#### [PROBLEM DESCRIPTION]
Please output the data exactly, without omitting anything.

#### [TASK INPUT]

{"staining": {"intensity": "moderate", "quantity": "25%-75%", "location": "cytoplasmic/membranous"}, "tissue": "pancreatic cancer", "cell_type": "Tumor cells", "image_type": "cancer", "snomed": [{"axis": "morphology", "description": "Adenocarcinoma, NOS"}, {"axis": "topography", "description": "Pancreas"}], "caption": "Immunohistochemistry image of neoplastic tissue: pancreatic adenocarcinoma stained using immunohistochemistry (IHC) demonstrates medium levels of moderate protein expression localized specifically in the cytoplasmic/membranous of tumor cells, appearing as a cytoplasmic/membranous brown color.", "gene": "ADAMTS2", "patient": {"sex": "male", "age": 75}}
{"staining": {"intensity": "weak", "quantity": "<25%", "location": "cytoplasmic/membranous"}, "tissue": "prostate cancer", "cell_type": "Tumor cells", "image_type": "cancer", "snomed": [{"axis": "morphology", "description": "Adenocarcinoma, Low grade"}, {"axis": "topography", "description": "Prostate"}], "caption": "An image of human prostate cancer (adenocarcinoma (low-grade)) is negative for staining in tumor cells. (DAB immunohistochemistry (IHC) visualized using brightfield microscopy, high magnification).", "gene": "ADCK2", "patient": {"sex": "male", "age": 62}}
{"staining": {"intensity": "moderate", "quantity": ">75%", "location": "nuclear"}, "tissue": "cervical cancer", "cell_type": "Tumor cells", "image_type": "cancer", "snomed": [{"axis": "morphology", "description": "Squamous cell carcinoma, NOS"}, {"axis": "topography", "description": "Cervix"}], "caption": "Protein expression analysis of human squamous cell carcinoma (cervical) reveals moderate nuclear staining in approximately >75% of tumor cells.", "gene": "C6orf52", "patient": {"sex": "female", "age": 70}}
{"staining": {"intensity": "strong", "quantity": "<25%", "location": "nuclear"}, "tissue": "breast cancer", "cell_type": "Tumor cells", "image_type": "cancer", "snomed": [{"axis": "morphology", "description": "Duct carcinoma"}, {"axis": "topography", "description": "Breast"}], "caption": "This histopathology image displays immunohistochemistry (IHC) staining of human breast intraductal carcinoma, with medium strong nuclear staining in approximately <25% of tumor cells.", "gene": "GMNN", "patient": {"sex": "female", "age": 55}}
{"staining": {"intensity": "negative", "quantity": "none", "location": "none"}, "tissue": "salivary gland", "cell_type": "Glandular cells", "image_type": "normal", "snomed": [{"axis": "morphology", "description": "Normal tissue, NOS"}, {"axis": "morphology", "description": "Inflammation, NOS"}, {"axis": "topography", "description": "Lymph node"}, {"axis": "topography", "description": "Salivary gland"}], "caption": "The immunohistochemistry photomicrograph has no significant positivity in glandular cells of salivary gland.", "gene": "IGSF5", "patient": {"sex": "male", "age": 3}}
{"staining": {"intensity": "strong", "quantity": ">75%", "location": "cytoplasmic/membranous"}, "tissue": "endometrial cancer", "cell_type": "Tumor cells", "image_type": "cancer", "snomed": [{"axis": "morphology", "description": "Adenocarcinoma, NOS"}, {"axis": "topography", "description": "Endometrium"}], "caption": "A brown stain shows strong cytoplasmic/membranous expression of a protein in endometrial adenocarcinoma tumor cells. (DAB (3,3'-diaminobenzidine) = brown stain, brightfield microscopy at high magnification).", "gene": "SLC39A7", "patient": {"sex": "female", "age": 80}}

#### [SOLUTION]
{"staining": {"intensity": "moderate", "quantity": "25%-75%", "location": "cytoplasmic/membranous"}, "tissue": "pancreatic cancer", "cell_type": "Tumor cells", "image_type": "cancer", "snomed": [{"axis": "morphology", "description": "Adenocarcinoma, NOS"}, {"axis": "topography", "description": "Pancreas"}], "caption": "Immunohistochemistry image of neoplastic tissue: pancreatic adenocarcinoma stained using immunohistochemistry (IHC) demonstrates medium levels of moderate protein expression localized specifically in the cytoplasmic/membranous of tumor cells, appearing as a cytoplasmic/membranous brown color.", "gene": "ADAMTS2", "patient": {"sex": "male", "age": 75}}
{"staining": {"intensity": "weak", "quantity": "<25%", "location": "cytoplasmic/membranous"}, "tissue": "prostate cancer", "cell_type": "Tumor cells", "image_type": "cancer", "snomed": [{"axis": "morphology", "description": "Adenocarcinoma, Low grade"}, {"axis": "topography", "description": "Prostate"}], "caption": "An image of human prostate cancer (adenocarcinoma (low-grade)) is negative for staining in tumor cells. (DAB immunohistochemistry (IHC) visualized using brightfield microscopy, high magnification).", "gene": "ADCK2", "patient": {"sex": "male", "age": 62}}
{"staining": {"intensity": "moderate", "quantity": ">75%", "location": "nuclear"}, "tissue": "cervical cancer", "cell_type": "Tumor cells", "image_type": "cancer", "snomed": [{"axis": "morphology", "description": "Squamous cell carcinoma, NOS"}, {"axis": "topography", "description": "Cervix"}], "caption": "Protein expression analysis of human squamous cell carcinoma (cervical) reveals moderate nuclear staining in approximately >75% of tumor cells.", "gene": "C6orf52", "patient": {"sex": "female", "age": 70}}
{"staining": {"intensity": "strong", "quantity": "<25%", "location": "nuclear"}, "tissue": "breast cancer", "cell_type": "Tumor cells", "image_type": "cancer", "snomed": [{"axis": "morphology", "description": "Duct carcinoma"}, {"axis": "topography", "description": "Breast"}], "caption": "This histopathology image displays immunohistochemistry (IHC) staining of human breast intraductal carcinoma, with medium strong nuclear staining in approximately <25% of tumor cells.", "gene": "GMNN", "patient": {"sex": "female", "age": 55}}
{"staining": {"intensity": "negative", "quantity": "none", "location": "none"}, "tissue": "salivary gland", "cell_type": "Glandular cells", "image_type": "normal", "snomed": [{"axis": "morphology", "description": "Normal tissue, NOS"}, {"axis": "morphology", "description": "Inflammation, NOS"}, {"axis": "topography", "description": "Lymph node"}, {"axis": "topography", "description": "Salivary gland"}], "caption": "The immunohistochemistry photomicrograph has no significant positivity in glandular cells of salivary gland.", "gene": "IGSF5", "patient": {"sex": "male", "age": 3}}
{"staining": {"intensity": "strong", "quantity": ">75%", "location": "cytoplasmic/membranous"}, "tissue": "endometrial cancer", "cell_type": "Tumor cells", "image_type": "cancer", "snomed": [{"axis": "morphology", "description": "Adenocarcinoma, NOS"}, {"axis": "topography", "description": "Endometrium"}], "caption": "A brown stain shows strong cytoplasmic/membranous expression of a protein in endometrial adenocarcinoma tumor cells. (DAB (3,3'-diaminobenzidine) = brown stain, brightfield microscopy at high magnification).", "gene": "SLC39A7", "patient": {"sex": "female", "age": 80}}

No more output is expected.